State and Local Income Taxes

You can deduct state and local income taxes.

Exception.
You cannot deduct state and local income taxes you pay on income that is exempt from federal income tax, unless the exempt income is interest income. For example, you cannot deduct the part of a state's income tax that is on a cost-of-living allowance that is exempt from federal income tax.

What To Deduct

Your deduction may be for withheld taxes, estimated tax payments, or other tax payments as follows.

Withheld taxes.
Deduct state and local income taxes withheld from your salary in the year they are withheld. For 1999, these taxes will be shown in boxes 18 and 21 of your Form W-2. You may also have state or local income tax withheld on Form W-2G (box 14), Form 1099-MISC (box 11), or Form 1099-R (boxes 10 and 13).

Estimated tax payments.
Deduct estimated tax payments you made during the year under a pay-as-you-go plan of a state or local government. However, you must have a reasonable basis for making the estimated tax payments. Any estimated state or local tax payments you make that are not reasonably determined in good faith at the time of payment are not deductible. For example, you made an estimated state income tax payment. However, the estimate of your state tax liability shows that you will get a refund of the full amount of your estimated payment. You had no reasonable basis to believe you had any additional liability for state income taxes and you cannot deduct the estimated tax payment.

Refund applied to taxes.
Deduct any part of a refund of prior-year state or local income taxes that you chose to have credited to your 1999 estimated state or local income taxes.
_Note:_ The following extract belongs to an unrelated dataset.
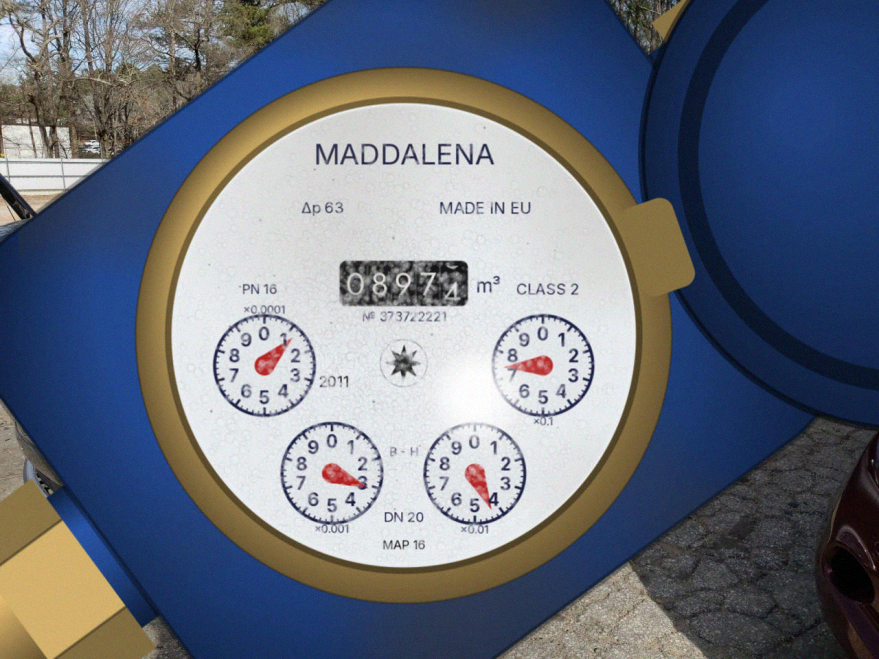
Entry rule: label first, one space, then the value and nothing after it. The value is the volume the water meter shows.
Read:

Do not reduce your deduction by either of the following items.

  • Any state or local income tax refund (or credit) you expect to receive for 1999.
  • Any refund of (or credit for) prior year state and local income taxes you actually received in 1999.

See Refund (or Credit) of State or Local Income Taxes, later.

Separate federal returns.
If you and your spouse file separate state, local, and federal income tax returns, you each can deduct on your federal return only the amount of your own state and local income tax.

Joint state and local returns.
If you and your spouse file joint state and local returns and separate federal returns, each of you can deduct on your separate federal return part of the state and local income taxes. You can deduct only the amount of the total taxes that is proportionate to your gross income compared to the combined gross income of you and your spouse. However, you cannot deduct more than the amount you actually paid during the year. If you and your spouse are jointly and individually liable for the full amount of the state and local income taxes, you and your spouse can deduct on your separate federal returns the amount you each actually paid.

Table 24-1. Which Taxes Can You Deduct?

Joint federal return.
If you file a joint federal return, you can deduct on your joint federal return the total of the state and local income taxes both of you paid.

Contributions to state benefit funds.
As an employee, you can deduct mandatory contributions to state benefit funds that provide protection against loss of wages. Mandatory payments made to the following state benefit funds are deductible as state income taxes on line 5 of Schedule A (Form 1040).

  • California.
  • New Jersey.
  • New York Nonoccupational Disability Benefit Fund.
  • Rhode Island Temporary Disability Benefit Fund.
  • Washington State Supplemental Workmen's Compensation Fund.

Employee contributions to private or voluntary disability plans are not deductible.

Refund (or Credit) of State or Local Income Taxes

If you receive a refund of (or credit for) state or local income taxes in a year after the year in which you paid them, you may have to include the refund in income on line 10 of Form 1040, in the year you receive it. This includes refunds resulting from taxes that were overwithheld, applied from a prior year return, not figured correctly, or figured again because of an amended return. If you did not itemize your deductions in the previous year, you do not have to include the refund in income. If you did deduct the taxes in the previous year, include all or part of the refund on line 10, Form 1040, in the year you receive the refund. For a discussion of how much to include, see Recoveries in chapter 13.


Foreign Income Taxes

Generally, you can take either a deduction or a credit for income taxes imposed on you by a foreign country or a U.S. possession. However, you cannot take a deduction or credit for foreign income taxes paid on income that is exempt from U.S. tax under the foreign earned income exclusion or the foreign housing exclusion. For information on these exclusions, get Publication 54, Tax Guide for U.S. Citizens and Resident Aliens Abroad. For information on the foreign tax credit, get Publication 514.